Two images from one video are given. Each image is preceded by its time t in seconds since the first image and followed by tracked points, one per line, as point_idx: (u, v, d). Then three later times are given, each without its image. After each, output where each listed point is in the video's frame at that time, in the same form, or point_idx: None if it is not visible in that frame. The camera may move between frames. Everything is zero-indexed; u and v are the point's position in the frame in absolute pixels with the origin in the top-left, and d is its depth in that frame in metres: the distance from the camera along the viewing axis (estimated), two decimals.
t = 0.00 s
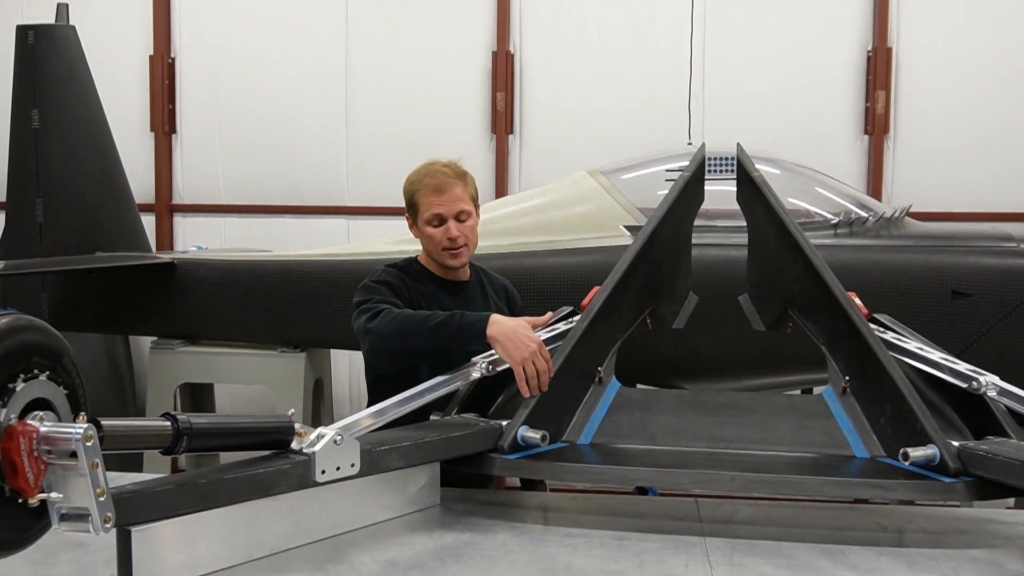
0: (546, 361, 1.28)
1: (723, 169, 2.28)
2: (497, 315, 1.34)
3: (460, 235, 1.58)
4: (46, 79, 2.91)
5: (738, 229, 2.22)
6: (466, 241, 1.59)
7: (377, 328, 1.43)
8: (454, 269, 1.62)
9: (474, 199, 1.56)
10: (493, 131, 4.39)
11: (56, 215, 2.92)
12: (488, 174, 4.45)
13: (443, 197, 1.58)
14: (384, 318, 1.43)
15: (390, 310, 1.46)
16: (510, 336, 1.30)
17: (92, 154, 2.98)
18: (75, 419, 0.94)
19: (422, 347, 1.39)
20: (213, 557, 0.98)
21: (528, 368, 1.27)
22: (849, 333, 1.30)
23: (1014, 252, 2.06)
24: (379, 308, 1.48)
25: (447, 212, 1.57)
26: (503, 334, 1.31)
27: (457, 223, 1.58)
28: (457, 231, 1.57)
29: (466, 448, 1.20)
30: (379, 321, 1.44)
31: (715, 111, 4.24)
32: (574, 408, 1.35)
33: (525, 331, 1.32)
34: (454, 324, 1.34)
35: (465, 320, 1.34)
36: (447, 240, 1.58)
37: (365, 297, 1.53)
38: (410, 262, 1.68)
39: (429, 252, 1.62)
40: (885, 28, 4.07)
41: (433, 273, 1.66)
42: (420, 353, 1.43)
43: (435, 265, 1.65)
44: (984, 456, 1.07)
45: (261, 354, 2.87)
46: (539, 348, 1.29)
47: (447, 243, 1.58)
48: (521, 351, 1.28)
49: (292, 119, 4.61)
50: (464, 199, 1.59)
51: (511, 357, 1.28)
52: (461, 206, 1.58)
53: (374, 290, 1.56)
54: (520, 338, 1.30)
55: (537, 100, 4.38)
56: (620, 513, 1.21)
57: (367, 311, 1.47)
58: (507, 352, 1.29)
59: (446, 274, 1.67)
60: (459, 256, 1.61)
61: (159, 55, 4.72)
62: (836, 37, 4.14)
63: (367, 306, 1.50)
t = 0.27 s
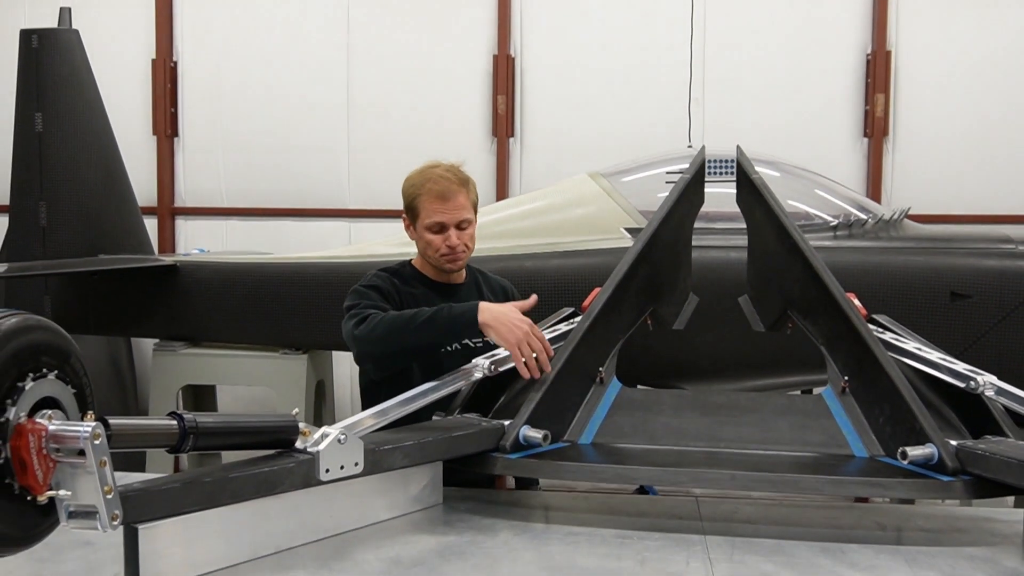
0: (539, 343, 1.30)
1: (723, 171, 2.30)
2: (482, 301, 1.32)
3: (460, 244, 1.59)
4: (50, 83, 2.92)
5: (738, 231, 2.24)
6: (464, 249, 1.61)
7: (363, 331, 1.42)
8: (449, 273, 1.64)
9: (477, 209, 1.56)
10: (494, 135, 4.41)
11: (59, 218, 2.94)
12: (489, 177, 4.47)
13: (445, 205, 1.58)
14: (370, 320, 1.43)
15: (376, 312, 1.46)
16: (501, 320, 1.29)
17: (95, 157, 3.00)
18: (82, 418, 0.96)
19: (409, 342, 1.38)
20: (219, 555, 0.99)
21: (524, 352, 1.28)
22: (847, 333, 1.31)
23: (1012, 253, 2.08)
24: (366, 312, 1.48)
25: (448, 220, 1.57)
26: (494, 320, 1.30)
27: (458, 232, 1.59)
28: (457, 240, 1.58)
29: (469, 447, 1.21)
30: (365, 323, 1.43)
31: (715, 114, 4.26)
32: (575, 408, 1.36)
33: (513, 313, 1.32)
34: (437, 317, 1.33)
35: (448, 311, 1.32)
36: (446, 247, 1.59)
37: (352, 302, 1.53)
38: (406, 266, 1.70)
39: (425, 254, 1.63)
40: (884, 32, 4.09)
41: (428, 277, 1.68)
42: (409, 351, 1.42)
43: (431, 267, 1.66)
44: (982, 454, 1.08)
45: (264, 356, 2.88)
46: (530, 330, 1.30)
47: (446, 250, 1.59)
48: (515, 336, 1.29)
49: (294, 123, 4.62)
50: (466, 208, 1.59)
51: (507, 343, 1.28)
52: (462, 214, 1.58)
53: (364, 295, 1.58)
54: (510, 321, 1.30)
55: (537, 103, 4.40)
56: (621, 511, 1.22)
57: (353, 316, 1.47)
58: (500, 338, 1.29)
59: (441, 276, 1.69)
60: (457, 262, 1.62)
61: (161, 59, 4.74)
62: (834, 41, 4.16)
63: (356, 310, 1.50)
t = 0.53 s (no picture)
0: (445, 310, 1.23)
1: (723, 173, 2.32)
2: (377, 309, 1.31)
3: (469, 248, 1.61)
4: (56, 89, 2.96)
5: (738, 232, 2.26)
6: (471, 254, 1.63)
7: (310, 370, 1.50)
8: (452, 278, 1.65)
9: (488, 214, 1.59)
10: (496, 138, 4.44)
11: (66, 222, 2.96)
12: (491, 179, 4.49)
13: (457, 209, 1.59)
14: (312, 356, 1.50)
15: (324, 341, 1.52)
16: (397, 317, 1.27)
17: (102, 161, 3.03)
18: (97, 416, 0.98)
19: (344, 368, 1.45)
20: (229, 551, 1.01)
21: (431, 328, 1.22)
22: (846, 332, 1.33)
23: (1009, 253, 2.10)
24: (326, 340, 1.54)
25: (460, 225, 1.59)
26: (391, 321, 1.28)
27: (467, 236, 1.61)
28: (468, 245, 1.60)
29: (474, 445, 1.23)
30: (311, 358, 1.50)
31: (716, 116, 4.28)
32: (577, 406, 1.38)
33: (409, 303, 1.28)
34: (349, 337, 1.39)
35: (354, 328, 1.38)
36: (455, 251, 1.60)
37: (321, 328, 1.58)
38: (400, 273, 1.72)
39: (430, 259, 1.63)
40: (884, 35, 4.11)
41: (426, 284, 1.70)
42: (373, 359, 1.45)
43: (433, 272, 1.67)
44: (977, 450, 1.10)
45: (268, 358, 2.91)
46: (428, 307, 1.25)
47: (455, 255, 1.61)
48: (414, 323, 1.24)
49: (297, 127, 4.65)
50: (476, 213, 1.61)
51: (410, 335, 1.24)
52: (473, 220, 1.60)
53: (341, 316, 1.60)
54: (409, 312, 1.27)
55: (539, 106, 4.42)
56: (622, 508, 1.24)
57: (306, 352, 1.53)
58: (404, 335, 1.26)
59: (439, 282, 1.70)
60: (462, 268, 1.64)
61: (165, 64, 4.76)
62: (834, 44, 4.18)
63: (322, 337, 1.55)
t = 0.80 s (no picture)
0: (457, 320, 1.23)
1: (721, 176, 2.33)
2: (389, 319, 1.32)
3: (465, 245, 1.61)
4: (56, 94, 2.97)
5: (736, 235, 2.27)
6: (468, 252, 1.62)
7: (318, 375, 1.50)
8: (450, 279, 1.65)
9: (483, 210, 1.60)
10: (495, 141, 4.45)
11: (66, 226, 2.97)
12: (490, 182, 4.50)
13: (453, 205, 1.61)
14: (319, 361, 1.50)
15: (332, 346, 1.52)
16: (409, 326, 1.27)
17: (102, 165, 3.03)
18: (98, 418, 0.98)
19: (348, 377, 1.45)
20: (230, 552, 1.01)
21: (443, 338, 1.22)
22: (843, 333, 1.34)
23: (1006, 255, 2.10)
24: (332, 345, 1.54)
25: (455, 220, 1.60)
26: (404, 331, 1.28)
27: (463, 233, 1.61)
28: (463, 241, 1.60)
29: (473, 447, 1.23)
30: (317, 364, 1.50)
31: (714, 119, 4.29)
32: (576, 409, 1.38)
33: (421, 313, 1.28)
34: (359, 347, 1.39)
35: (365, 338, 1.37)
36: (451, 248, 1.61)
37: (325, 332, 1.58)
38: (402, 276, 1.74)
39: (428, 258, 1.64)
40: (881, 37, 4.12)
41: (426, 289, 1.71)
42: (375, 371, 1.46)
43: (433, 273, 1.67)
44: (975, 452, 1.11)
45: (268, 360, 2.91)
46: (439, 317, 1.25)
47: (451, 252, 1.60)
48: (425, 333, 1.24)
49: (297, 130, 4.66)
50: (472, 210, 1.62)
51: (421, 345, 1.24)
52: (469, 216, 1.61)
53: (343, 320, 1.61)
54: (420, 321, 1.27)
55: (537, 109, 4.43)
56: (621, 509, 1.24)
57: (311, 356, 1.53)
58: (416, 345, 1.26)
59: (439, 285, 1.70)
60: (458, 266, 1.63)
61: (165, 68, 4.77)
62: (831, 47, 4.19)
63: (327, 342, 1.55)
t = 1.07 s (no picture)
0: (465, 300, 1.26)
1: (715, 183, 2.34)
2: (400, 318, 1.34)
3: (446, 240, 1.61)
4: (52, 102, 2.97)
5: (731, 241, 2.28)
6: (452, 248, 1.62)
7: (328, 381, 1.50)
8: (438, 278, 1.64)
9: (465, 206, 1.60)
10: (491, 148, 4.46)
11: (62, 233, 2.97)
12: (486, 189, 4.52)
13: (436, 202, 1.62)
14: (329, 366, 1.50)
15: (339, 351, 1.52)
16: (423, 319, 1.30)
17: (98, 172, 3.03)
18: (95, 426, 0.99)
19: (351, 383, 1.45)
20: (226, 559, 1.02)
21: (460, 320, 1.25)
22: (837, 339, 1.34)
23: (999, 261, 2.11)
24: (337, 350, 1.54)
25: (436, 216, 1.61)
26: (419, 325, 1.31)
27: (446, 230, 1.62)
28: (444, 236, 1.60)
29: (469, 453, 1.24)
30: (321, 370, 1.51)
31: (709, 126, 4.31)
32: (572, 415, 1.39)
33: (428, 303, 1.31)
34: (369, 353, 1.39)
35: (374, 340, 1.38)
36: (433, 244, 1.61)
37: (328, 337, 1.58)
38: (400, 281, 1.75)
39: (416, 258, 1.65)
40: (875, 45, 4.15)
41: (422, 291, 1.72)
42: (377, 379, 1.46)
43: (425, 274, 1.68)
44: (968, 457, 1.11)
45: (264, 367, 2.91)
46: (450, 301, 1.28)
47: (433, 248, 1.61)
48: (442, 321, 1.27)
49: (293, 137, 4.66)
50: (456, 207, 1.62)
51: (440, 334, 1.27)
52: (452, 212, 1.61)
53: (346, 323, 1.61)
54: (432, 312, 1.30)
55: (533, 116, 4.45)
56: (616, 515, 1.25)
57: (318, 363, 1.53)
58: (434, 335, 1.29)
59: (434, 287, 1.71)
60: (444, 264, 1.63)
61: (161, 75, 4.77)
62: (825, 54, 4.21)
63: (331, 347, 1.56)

☆ ☆ ☆ ☆

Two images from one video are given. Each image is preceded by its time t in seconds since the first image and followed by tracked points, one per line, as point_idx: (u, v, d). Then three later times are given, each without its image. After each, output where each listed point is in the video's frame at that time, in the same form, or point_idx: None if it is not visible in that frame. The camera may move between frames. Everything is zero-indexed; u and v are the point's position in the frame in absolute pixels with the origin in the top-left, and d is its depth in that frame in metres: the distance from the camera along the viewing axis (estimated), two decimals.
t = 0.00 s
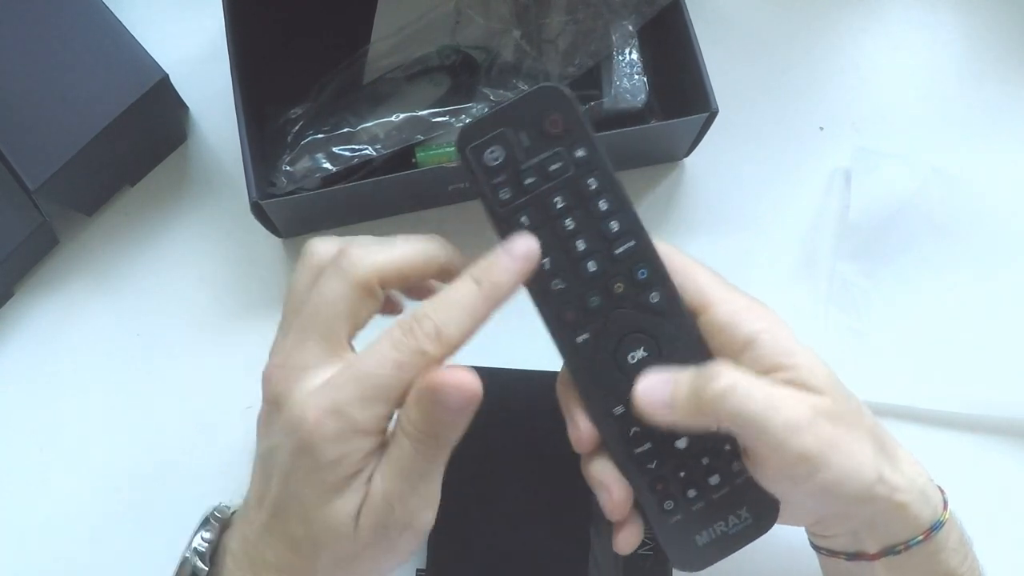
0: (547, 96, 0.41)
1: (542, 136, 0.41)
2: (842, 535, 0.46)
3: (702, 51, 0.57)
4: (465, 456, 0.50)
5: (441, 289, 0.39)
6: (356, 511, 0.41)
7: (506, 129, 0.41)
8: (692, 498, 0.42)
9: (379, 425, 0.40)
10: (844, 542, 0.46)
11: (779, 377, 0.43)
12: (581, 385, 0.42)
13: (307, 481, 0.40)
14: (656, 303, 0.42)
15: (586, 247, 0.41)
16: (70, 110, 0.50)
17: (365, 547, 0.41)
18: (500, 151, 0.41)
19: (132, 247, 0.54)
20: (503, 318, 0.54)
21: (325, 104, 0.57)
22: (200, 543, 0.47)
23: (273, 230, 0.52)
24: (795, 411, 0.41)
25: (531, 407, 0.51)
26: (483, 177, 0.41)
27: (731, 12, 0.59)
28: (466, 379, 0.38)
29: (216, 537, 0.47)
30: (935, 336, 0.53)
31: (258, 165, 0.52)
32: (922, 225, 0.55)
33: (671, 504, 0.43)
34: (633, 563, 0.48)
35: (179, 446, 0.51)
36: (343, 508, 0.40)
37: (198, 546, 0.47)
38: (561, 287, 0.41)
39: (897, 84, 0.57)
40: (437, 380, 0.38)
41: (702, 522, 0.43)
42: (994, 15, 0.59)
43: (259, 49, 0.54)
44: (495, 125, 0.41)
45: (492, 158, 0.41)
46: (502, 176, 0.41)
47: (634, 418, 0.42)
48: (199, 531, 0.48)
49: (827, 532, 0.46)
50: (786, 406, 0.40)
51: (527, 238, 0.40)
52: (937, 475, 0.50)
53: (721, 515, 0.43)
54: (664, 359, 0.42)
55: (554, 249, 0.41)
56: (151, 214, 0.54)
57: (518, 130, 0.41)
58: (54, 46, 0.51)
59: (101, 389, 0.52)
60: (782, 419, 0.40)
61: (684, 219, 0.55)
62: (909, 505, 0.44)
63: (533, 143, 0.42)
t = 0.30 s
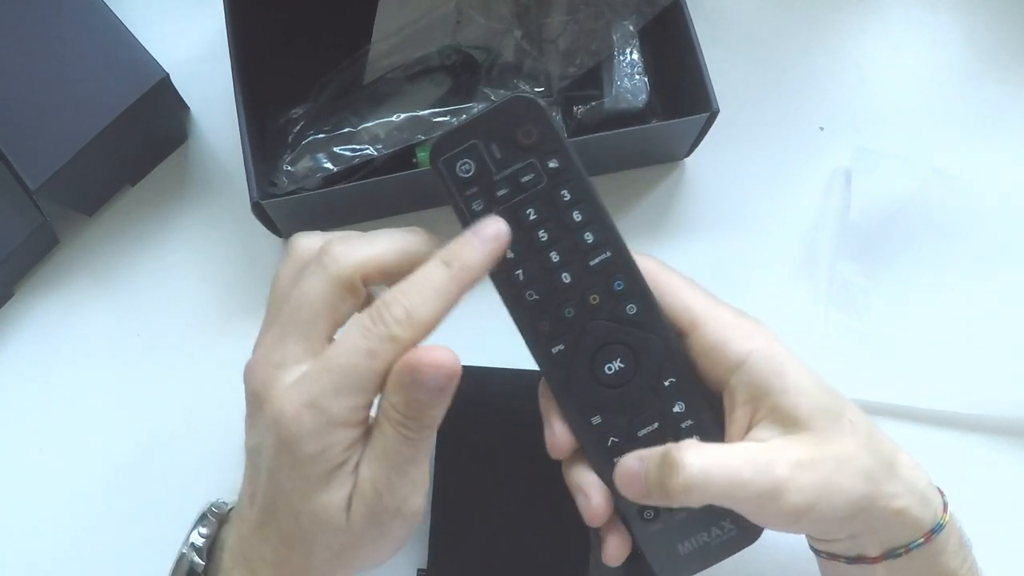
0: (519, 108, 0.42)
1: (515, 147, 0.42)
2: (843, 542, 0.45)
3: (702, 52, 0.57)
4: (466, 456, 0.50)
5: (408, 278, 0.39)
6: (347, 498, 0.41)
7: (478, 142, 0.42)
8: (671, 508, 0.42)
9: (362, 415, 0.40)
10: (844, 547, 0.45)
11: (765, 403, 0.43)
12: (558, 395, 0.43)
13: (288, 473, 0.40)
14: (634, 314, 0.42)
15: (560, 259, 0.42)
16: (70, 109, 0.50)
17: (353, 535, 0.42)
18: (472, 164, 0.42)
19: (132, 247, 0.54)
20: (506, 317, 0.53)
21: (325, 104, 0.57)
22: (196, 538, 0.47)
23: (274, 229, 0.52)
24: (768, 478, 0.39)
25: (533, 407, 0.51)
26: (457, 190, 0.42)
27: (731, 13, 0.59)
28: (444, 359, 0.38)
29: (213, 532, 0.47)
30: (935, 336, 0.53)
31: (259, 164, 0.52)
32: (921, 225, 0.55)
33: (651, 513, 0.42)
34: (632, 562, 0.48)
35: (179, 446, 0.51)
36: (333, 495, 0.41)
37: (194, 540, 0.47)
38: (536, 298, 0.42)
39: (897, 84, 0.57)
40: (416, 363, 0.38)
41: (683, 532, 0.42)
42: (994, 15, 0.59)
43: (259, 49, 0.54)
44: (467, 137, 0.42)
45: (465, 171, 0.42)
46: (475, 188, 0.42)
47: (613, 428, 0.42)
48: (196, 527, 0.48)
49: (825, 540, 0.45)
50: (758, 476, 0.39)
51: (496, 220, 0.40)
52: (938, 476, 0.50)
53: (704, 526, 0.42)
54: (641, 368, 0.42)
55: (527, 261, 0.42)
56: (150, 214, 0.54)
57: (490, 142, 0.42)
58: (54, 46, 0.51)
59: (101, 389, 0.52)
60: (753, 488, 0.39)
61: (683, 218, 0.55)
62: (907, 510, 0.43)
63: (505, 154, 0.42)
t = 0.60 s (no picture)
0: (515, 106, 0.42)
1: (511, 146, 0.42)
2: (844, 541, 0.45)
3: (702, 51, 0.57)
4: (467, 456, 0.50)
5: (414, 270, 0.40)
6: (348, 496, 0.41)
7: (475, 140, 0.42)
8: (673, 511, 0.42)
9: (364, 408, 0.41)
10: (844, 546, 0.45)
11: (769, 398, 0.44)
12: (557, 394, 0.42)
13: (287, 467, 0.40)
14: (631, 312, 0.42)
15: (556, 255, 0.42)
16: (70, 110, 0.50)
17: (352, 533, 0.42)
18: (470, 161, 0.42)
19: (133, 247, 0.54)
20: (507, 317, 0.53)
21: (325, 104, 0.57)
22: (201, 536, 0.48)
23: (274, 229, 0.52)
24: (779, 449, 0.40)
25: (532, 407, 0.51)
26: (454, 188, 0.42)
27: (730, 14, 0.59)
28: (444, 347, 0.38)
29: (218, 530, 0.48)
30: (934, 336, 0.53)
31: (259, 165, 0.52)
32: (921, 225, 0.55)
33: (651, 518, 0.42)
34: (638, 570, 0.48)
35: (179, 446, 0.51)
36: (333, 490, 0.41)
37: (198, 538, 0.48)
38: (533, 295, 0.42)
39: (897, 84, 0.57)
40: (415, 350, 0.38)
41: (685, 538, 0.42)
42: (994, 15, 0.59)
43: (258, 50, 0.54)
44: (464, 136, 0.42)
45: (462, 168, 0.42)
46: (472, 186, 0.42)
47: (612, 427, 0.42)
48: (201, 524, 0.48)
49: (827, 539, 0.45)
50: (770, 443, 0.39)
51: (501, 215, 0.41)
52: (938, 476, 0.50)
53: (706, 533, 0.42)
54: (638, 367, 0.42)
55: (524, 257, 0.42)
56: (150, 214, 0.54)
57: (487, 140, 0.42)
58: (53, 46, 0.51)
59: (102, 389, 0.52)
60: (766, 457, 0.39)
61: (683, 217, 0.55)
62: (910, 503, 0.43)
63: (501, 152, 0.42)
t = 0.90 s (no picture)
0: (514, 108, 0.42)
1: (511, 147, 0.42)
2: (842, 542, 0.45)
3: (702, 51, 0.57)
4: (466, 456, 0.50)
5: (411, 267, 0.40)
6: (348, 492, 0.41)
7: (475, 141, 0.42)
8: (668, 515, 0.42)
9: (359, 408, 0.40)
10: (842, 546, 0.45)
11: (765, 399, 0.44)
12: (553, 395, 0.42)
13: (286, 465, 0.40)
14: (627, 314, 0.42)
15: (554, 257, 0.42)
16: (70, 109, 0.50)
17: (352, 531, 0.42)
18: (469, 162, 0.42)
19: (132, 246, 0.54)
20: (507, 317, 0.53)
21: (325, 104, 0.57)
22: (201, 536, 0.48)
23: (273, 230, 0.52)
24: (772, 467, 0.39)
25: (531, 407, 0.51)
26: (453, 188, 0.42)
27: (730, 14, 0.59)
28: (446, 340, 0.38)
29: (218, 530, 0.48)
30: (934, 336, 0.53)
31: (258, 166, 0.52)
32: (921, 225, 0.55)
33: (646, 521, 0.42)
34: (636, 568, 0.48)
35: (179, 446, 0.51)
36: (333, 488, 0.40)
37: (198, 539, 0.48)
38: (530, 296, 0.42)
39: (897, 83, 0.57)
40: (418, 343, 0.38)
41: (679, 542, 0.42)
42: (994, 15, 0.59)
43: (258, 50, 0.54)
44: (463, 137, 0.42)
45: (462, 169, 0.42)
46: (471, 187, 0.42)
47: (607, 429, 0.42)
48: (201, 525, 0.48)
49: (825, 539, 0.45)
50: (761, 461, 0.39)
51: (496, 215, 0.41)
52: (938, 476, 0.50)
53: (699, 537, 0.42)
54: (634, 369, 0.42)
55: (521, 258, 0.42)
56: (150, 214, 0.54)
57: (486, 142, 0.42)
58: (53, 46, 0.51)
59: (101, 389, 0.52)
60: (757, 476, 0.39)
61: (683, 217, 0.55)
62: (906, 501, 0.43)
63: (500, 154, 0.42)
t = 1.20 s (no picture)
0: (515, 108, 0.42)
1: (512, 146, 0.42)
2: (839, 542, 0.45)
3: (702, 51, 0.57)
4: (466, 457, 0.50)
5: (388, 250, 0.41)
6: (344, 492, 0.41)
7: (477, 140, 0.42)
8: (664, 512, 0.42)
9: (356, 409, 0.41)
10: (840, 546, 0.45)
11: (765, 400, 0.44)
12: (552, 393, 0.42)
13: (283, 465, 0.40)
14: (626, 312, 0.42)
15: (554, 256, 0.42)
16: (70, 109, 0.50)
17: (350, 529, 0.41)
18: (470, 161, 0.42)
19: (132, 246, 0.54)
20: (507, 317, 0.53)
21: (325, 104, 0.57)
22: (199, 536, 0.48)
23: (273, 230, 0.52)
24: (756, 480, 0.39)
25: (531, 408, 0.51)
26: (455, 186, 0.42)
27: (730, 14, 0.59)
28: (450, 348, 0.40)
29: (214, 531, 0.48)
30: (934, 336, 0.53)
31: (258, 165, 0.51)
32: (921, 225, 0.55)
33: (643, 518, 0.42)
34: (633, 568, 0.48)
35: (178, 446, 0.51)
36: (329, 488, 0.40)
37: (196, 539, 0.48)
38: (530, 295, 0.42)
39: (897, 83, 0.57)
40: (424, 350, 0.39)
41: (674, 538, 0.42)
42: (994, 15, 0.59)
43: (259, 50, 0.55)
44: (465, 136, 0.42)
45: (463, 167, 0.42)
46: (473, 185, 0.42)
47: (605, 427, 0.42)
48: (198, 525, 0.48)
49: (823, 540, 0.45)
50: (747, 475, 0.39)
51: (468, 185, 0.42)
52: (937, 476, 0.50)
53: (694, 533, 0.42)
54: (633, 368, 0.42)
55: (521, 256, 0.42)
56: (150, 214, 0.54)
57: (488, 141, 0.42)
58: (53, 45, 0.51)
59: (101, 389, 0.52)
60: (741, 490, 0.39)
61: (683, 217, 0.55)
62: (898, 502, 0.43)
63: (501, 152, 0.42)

☆ ☆ ☆ ☆

## TASK DESCRIPTION
Reproduce exactly, and only, the part of the listing above that begins at the line with "4: (50, 83, 2.92)" and goes on through the line with "20: (219, 555, 0.99)".

## RESPONSE BOX
4: (50, 83, 2.92)
5: (738, 231, 2.24)
6: (464, 249, 1.61)
7: (363, 331, 1.42)
8: (449, 273, 1.64)
9: (477, 209, 1.56)
10: (494, 135, 4.41)
11: (59, 218, 2.94)
12: (489, 177, 4.47)
13: (445, 205, 1.58)
14: (370, 320, 1.43)
15: (376, 312, 1.46)
16: (501, 320, 1.29)
17: (95, 157, 3.00)
18: (82, 418, 0.96)
19: (409, 342, 1.38)
20: (219, 555, 0.99)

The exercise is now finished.